Activity »
Each line of the data below from the one holding "Acta de Constatación Nº" to the one holding "(Ley Nº 27444).", inclusive, is to be reproduced exactly; no other line belongs in the answer.

Entries supplied »

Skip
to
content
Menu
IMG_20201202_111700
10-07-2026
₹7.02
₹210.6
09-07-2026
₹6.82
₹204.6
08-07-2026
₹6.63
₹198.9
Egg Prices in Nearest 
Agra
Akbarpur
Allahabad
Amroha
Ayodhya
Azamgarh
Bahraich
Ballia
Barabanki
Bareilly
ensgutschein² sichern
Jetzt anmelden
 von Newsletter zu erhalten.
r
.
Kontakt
---
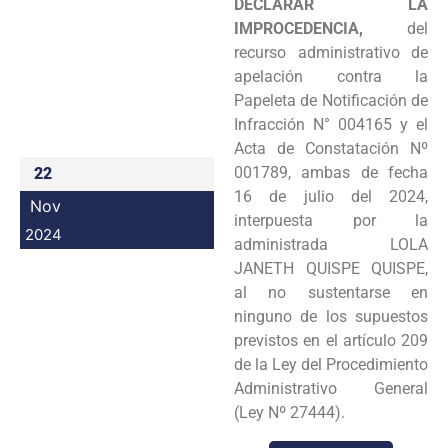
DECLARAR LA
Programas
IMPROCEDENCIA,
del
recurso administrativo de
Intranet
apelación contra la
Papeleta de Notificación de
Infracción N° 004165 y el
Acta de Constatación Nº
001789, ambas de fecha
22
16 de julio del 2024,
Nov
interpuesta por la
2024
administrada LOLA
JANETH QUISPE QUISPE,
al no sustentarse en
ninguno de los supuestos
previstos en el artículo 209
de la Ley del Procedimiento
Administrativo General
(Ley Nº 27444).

Output of the exercise »
Acta de Constatación Nº
001789, ambas de fecha
22
16 de julio del 2024,
Nov
interpuesta por la
2024
administrada LOLA
JANETH QUISPE QUISPE,
al no sustentarse en
ninguno de los supuestos
previstos en el artículo 209
de la Ley del Procedimiento
Administrativo General
(Ley Nº 27444).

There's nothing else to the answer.